The word depression is used to describe a range of moods - from low spirits to a severe problem that interferes with everyday life. If you are experiencing severe or ‘clinical’ depression you are not just sad or upset. The experience of depression is an overwhelming feeling which can make you feel quite unable to cope, and hopeless about the future. If you are depressed your appetite may change and you may have difficulty sleeping or getting up. You may feel overwhelmed by guilt, and may even find yourself thinking about death or suicide. There is often an overlap between anxiety and depression, in that if you are depressed you may also become anxious or agitated.
Sometimes it is difficult to decide whether you are responding normally to difficult times, or have become clinically depressed.
A rough guide in this situation is that if your low mood or loss of interest significantly interferes with your life (home, work, family, social activities), lasts for two weeks or more, and brings you to the point of thinking about suicide then you may be experiencing clinical depression and you should seek some kind of help.
What Causes Depression?
Feeling sad, or what we call “depressed”, happens to all of us. The sensation usually passes after a while. However, a person with a depressive disorder - clinical depression - finds that his state interferes with his daily life. His normal functioning is undermined to such an extent that both he and those who care about him are affected by it.

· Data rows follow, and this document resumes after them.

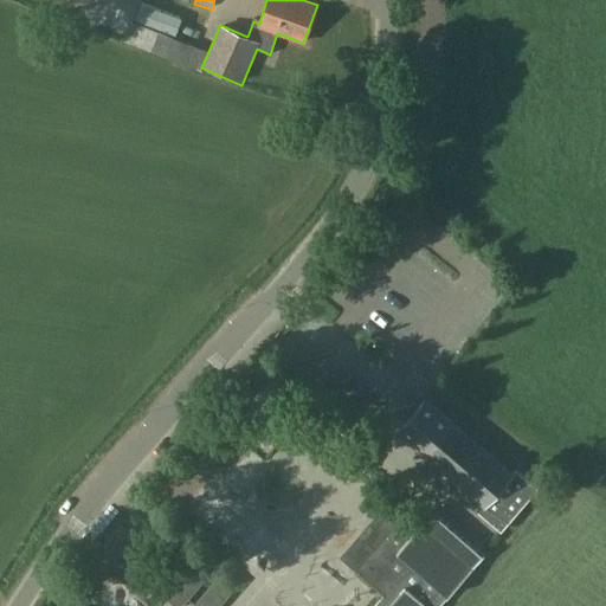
[(511,475),(451,424),(425,401),(399,432),(482,503),(476,510),(501,532),(537,489),(516,471),(511,475)]
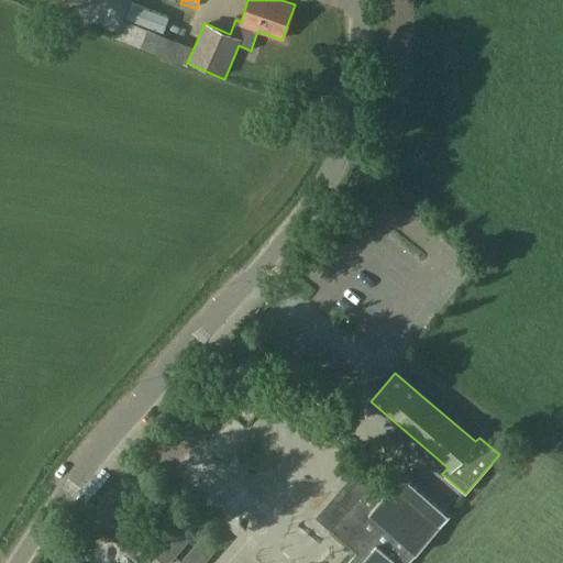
[(371,441),(389,453),(397,442),(378,430),(371,441)]
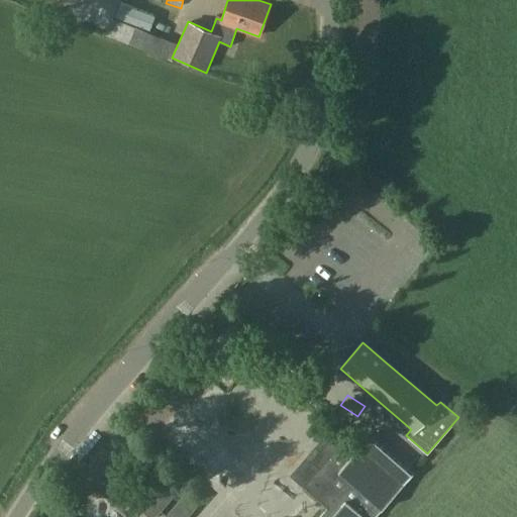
[(369,436),(354,452),(341,441),(343,440),(331,429),(315,447),(319,451),(310,461),(306,457),(291,476),(316,498),(328,508),(319,516),(375,516),(412,475),(369,436)]
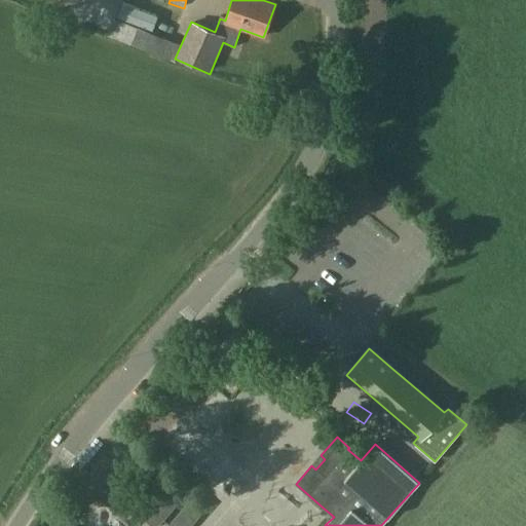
[(193,496),(183,509),(196,520),(207,508),(193,496)]
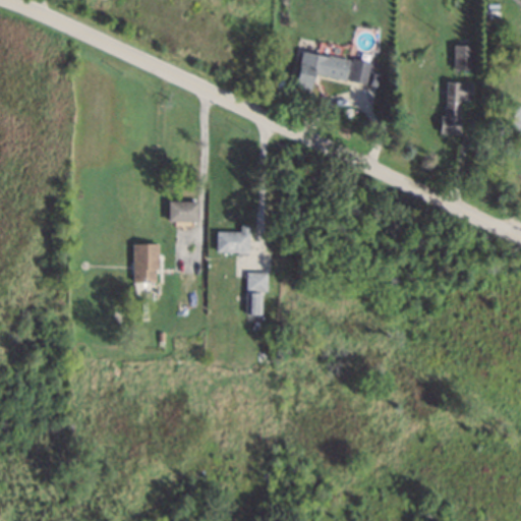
[(475,44),(453,45),(454,69),(475,69),(475,44)]
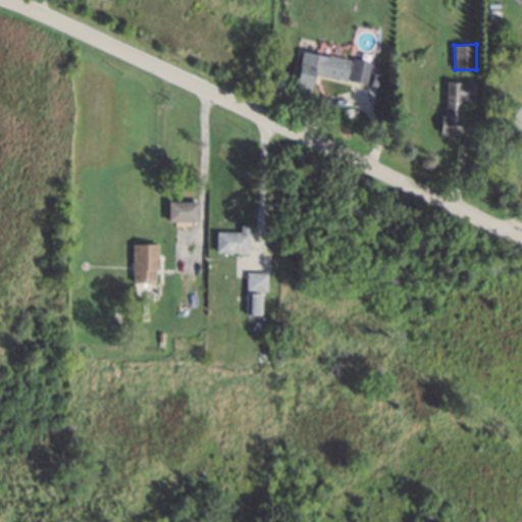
[(368,84),(372,61),(352,57),(352,59),(302,51),(296,87),(311,90),(314,74),(368,84)]
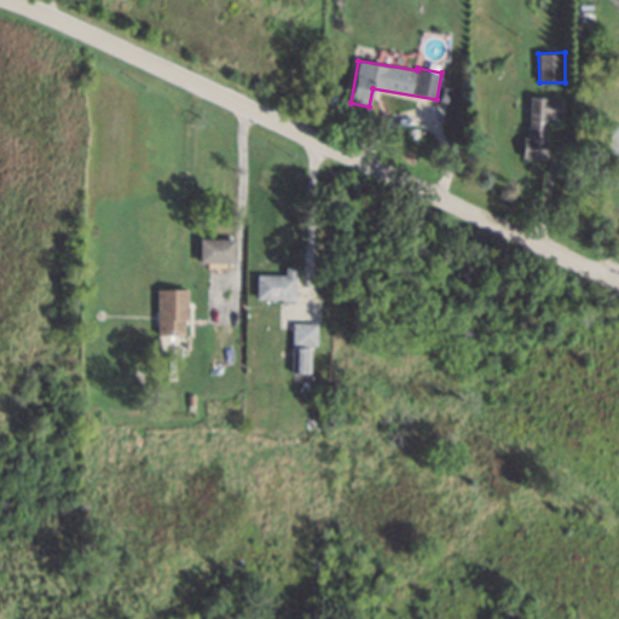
[(526,158),(547,158),(548,119),(561,119),(561,98),(527,97),(526,158)]
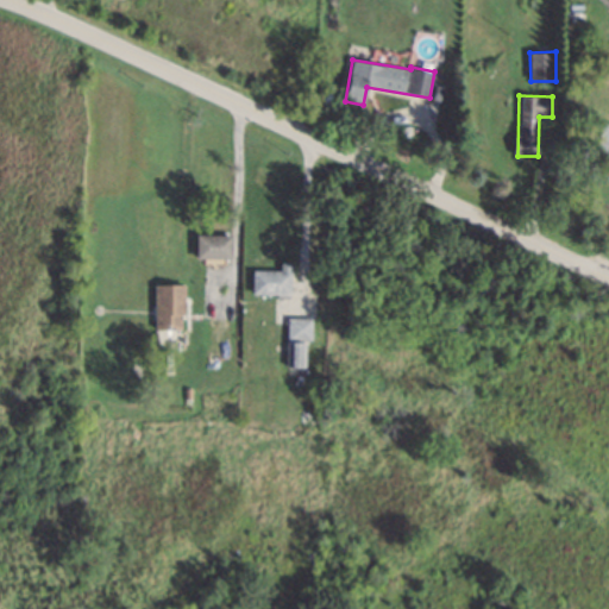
[(608,123),(602,121),(594,155),(608,158),(608,123)]
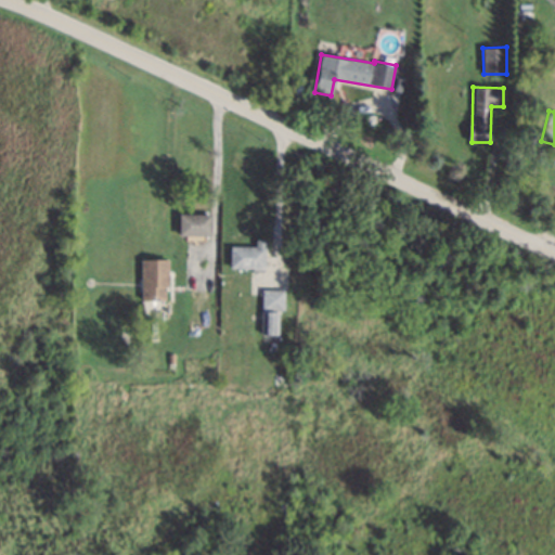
[(179,235),(211,235),(211,214),(180,214),(179,235)]
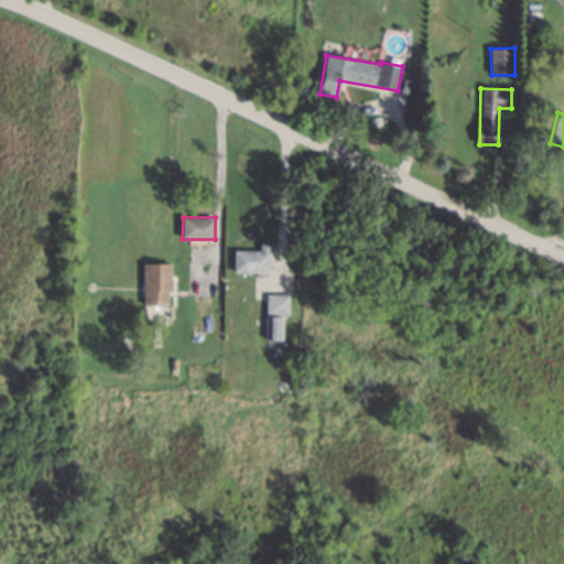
[(235,250),(234,272),(270,273),(270,243),(260,243),(260,250),(235,250)]
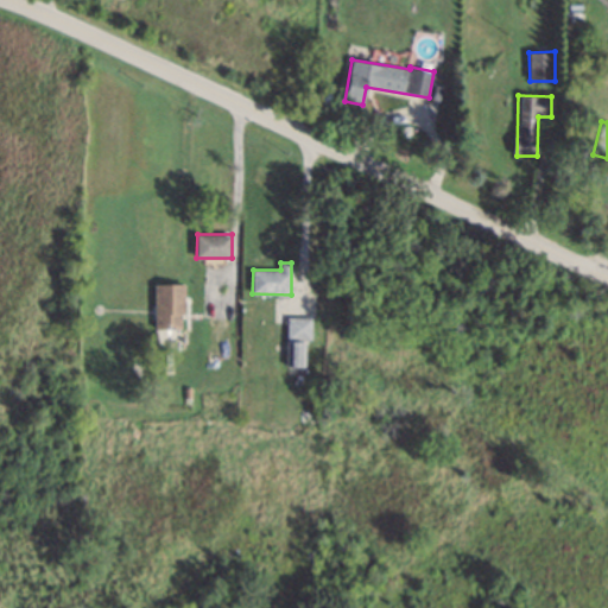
[(156,285),(185,285),(187,315),(182,315),(182,329),(156,329),(156,285)]
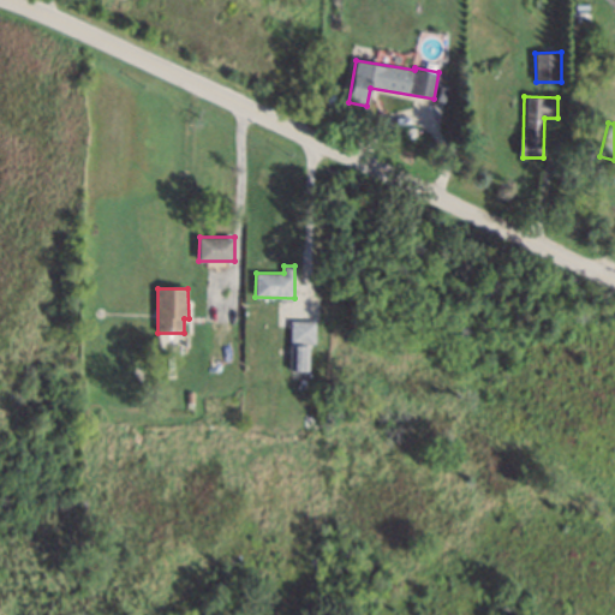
[(291,344),(315,344),(316,321),(291,321),(291,344)]
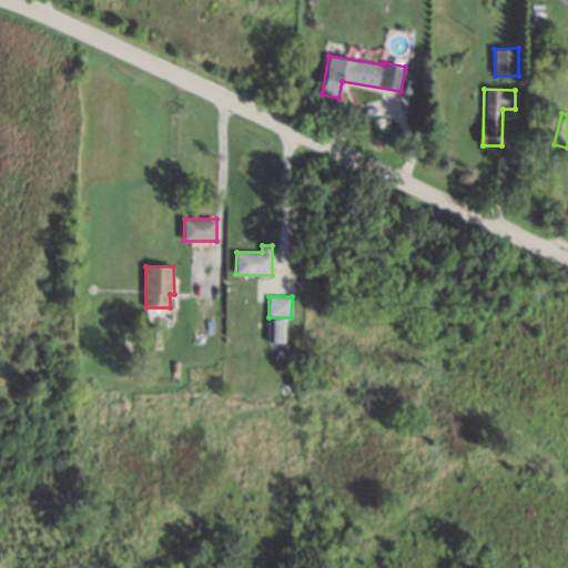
[(285,343),(286,320),(269,318),(267,342),(285,343)]
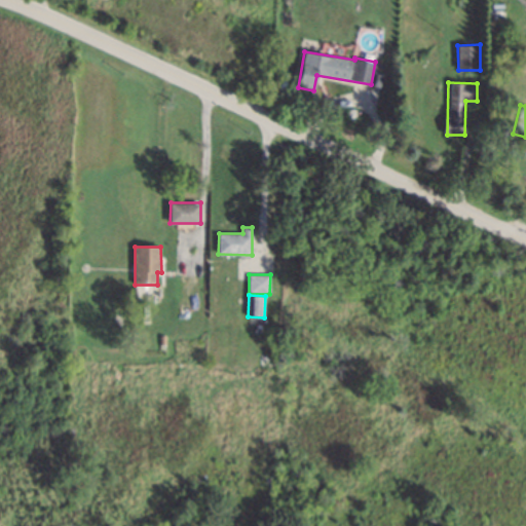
All buildings are outlined.
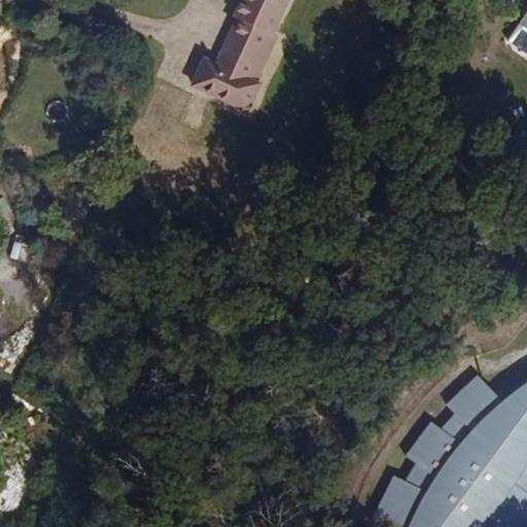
[(272,36),(288,0),(244,0),(236,19),(238,20),(224,49),(256,65),(271,35),(272,36)]
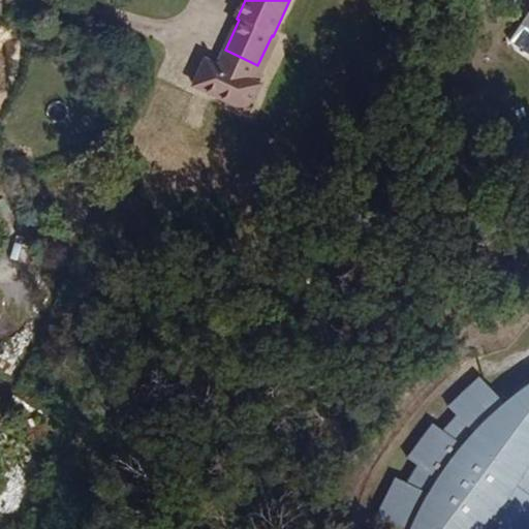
[(257,65),(225,50),(218,65),(250,81),(257,65)]
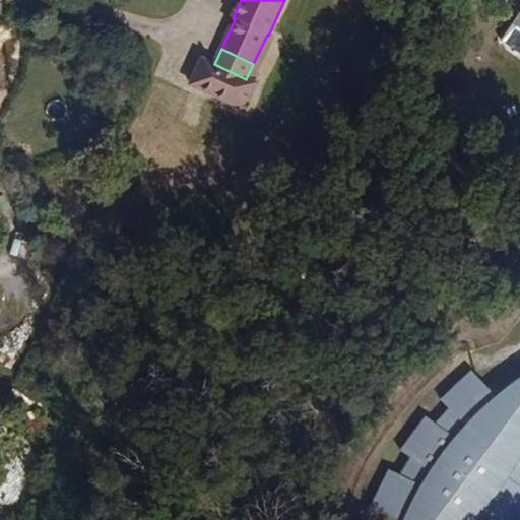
[(244,109),(255,83),(252,81),(258,66),(253,64),(246,79),(214,64),(202,59),(190,84),(244,109)]
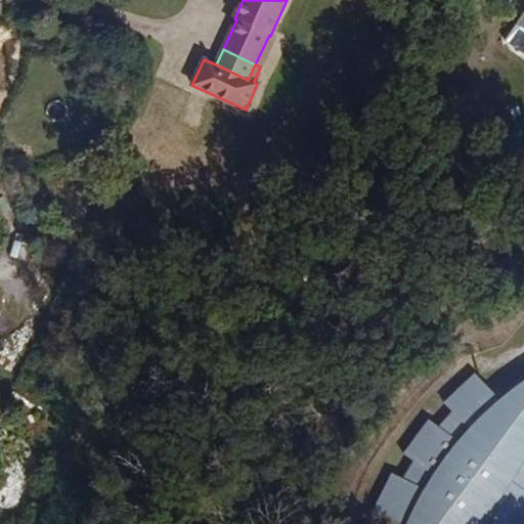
[(522,523),(523,521),(523,441),(523,444),(488,417),(501,402),(473,372),(442,399),(450,409),(437,425),(426,418),(402,450),(412,459),(400,477),(389,471),(369,510),(389,523),(522,523)]
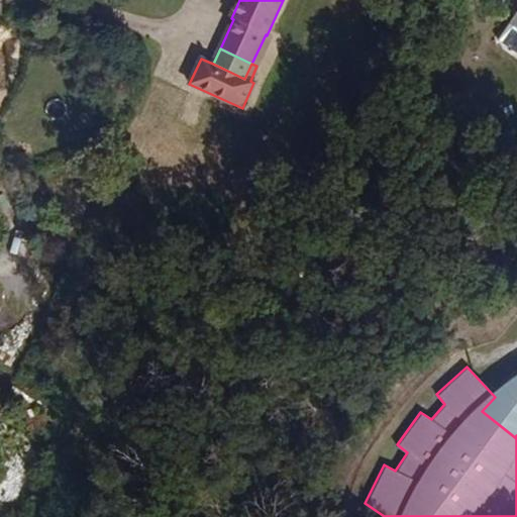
[(516,435),(516,374),(515,375),(495,397),(482,411),(516,438),(516,435)]
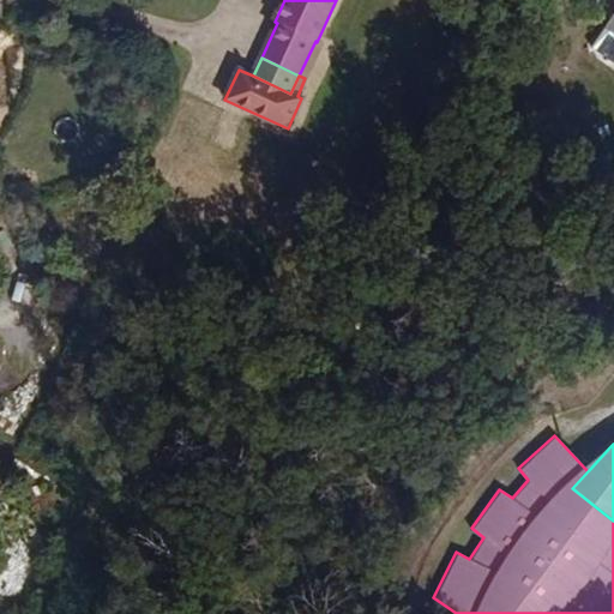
All buildings are outlined.
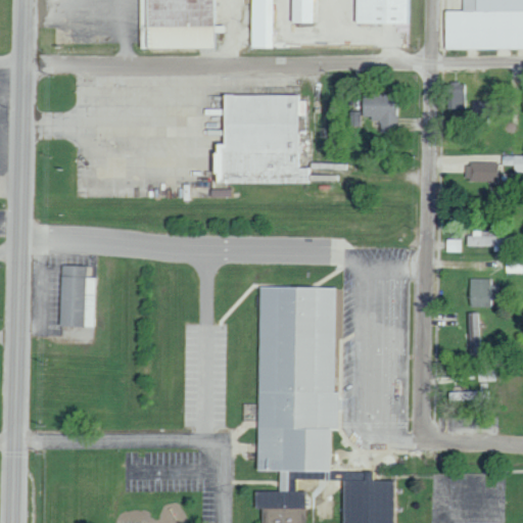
[(137,0),(139,49),(212,48),(212,33),(223,33),(223,26),(217,26),(217,0),(137,0)]
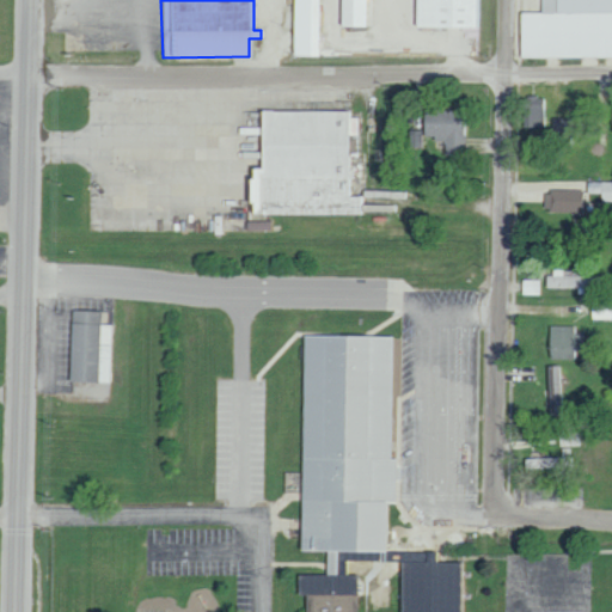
[(318,0),(292,0),(291,55),(318,56),(318,0)]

According to MediLexicon’s Medical Dictionary, depression is “a mental state or chronic mental disorder characterized by feelings of sadness, loneliness, despair, low self-esteem, and self-reproach; accompanying signs include psychomotor retardation (or less frequently agitation), withdrawal from social contact, and vegetative states such as loss of appetite and insomnia.”
What are the different forms of depression?
There are several forms of depression (depressive disorders). Major depressive disorder and dysthymic disorder are the most common.
- Major depressive disorder (major depression) Major depressive disorder is also known as major depression. The patient suffers from a combination of symptoms that undermine his ability to sleep, study, work, eat, and enjoy activities he used to find pleasurable. Experts say that major depressive disorder can be very disabling, preventing the patient from functioning normally. Some people experience only one episode, while others have recurrences.
- Dysthymic disorder (dysthymia) Dysthymic disorder is also known as dysthymia, or mild chronic depression. The patient will suffer symptoms for a long time, perhaps as long as a couple of years, and often longer. However, the symptoms are not as severe as in major depression, and the patient is not disabled by it. However, he may find it hard to function normally and feel well. Some people experience only one episode during their lifetime, while others may have recurrences. A person with dysthymia might also experience major depression, once, twice, or more often during his lifetime. Dysthymia can sometimes come with other symptoms. When they do, it is possible that other forms of depression are diagnosed.
- Psychotic depression When severe depressive illness includes hallucinations, delusions, and/or withdrawing from reality, the patient may be diagnosed with psychotic depression.
- Postpartum depression (postnatal depression) Postpartum depression is also known as postnatal depression or PND. This is not to be confused with ‘baby blues’ which a mother may feel for a very short period after giving birth. If a mother develops a major depressive episode within a few weeks of giving birth it is most likely she has developed PND. Experts believe that about 10% to 15% of all women experience PND after giving birth. Sadly, many of them go undiagnosed and suffer for long periods without treatment and support.
- SAD (seasonal affective disorder) SAD is much more common the further from the equator you go. In countries far from the equator the end of summer means the beginning of less sunlight and more dark hours. A person who develops a depressive illness during the winter months might have SAD. The symptoms go away during spring and/or summer. In Scandinavia, where winter can be very dark for many months, patients commonly undergo light therapy - they sit in front of a special light. Light therapy works for about half of all SAD patients. In addition to light therapy, some people may need antidepressants, psychotherapy, or both. Light therapy is becoming more popular in other northern countries, such as Canada and the United Kingdom.
- Bipolar disorder (manic-depressive illness) Bipolar disorder is also known as manic-depressive illness. It used to be known as manic depression. It is not as common as major depression or dysthymia. A patient with bipolar disorder experiences moments of extreme highs and extreme lows. These extremes are known as manias.